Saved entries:
[Start of section]

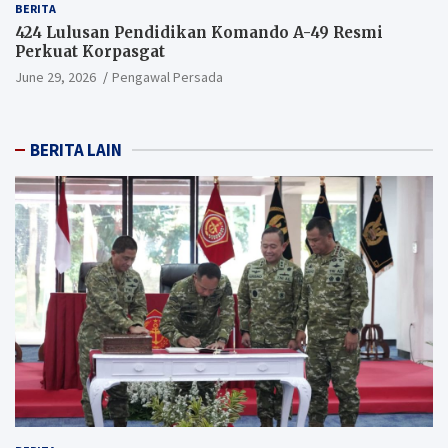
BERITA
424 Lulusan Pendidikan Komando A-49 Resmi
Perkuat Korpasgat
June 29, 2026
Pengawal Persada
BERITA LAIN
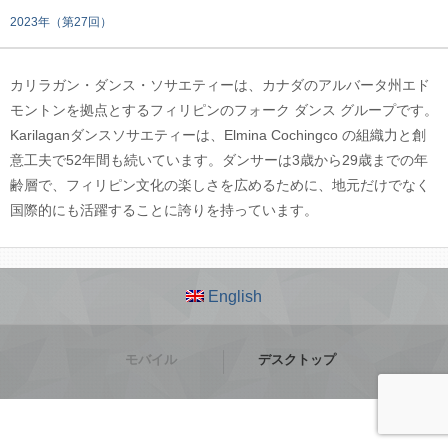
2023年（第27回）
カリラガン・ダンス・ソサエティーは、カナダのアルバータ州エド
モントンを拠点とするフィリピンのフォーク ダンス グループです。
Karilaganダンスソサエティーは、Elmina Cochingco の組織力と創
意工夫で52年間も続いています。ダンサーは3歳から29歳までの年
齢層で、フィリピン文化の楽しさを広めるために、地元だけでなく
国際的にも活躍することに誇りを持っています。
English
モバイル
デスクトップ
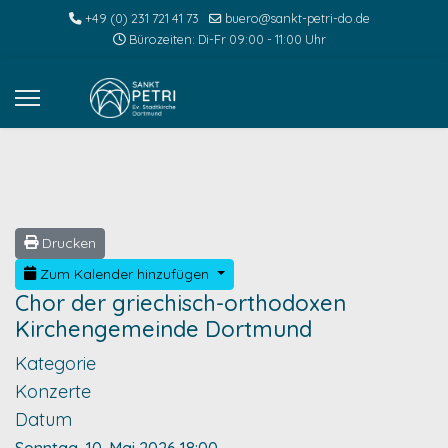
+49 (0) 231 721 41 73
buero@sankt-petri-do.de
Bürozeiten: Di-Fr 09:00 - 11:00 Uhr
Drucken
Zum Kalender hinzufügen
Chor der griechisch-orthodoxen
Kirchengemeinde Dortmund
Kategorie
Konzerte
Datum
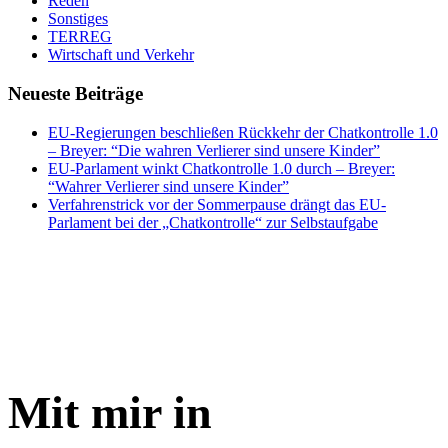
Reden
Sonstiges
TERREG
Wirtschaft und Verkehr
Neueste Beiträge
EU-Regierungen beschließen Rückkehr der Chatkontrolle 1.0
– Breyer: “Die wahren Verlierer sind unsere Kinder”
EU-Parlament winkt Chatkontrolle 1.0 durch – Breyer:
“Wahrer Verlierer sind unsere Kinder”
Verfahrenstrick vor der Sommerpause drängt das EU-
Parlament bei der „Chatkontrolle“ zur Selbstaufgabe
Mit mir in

[End of section]
[Start of section]

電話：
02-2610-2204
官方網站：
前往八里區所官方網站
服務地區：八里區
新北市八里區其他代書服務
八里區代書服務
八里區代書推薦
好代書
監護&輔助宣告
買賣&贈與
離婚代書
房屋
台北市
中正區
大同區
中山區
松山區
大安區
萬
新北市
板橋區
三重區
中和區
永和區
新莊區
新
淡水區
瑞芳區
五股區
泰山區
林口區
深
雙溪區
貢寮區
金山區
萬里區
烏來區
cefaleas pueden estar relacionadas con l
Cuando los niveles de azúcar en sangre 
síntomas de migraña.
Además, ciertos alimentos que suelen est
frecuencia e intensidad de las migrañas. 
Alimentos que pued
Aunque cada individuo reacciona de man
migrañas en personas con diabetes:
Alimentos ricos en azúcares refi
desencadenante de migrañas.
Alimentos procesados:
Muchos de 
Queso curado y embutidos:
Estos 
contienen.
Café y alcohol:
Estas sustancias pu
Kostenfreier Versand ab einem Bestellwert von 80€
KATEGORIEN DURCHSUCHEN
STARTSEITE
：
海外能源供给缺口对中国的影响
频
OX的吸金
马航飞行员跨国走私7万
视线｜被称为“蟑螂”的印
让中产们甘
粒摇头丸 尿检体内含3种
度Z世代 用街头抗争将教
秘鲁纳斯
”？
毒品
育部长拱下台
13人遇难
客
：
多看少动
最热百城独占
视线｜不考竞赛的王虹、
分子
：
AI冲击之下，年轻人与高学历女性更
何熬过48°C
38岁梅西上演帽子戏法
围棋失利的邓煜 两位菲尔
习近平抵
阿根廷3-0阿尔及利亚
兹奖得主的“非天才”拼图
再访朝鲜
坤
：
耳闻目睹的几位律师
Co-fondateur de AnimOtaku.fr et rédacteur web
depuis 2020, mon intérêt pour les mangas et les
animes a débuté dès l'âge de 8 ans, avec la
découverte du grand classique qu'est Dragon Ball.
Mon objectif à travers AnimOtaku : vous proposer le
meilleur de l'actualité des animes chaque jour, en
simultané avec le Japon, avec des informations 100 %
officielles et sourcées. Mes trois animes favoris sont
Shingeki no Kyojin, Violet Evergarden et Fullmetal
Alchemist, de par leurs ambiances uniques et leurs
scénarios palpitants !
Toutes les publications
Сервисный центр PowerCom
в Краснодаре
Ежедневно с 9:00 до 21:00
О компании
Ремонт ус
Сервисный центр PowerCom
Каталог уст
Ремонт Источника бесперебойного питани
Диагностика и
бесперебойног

[End of section]

**WORK REQUIRED:** Copy exactly the stretch of data above from the line with "Aunque cada individuo reacciona de man" through the line with "Mon objectif à", and omit all other lines.

**WRITTEN ANSWER:**
Aunque cada individuo reacciona de man
migrañas en personas con diabetes:
Alimentos ricos en azúcares refi
desencadenante de migrañas.
Alimentos procesados:
Muchos de 
Queso curado y embutidos:
Estos 
contienen.
Café y alcohol:
Estas sustancias pu
Kostenfreier Versand ab einem Bestellwert von 80€
KATEGORIEN DURCHSUCHEN
STARTSEITE
：
海外能源供给缺口对中国的影响
频
OX的吸金
马航飞行员跨国走私7万
视线｜被称为“蟑螂”的印
让中产们甘
粒摇头丸 尿检体内含3种
度Z世代 用街头抗争将教
秘鲁纳斯
”？
毒品
育部长拱下台
13人遇难
客
：
多看少动
最热百城独占
视线｜不考竞赛的王虹、
分子
：
AI冲击之下，年轻人与高学历女性更
何熬过48°C
38岁梅西上演帽子戏法
围棋失利的邓煜 两位菲尔
习近平抵
阿根廷3-0阿尔及利亚
兹奖得主的“非天才”拼图
再访朝鲜
坤
：
耳闻目睹的几位律师
Co-fondateur de AnimOtaku.fr et rédacteur web
depuis 2020, mon intérêt pour les mangas et les
animes a débuté dès l'âge de 8 ans, avec la
découverte du grand classique qu'est Dragon Ball.
Mon objectif à travers AnimOtaku : vous proposer le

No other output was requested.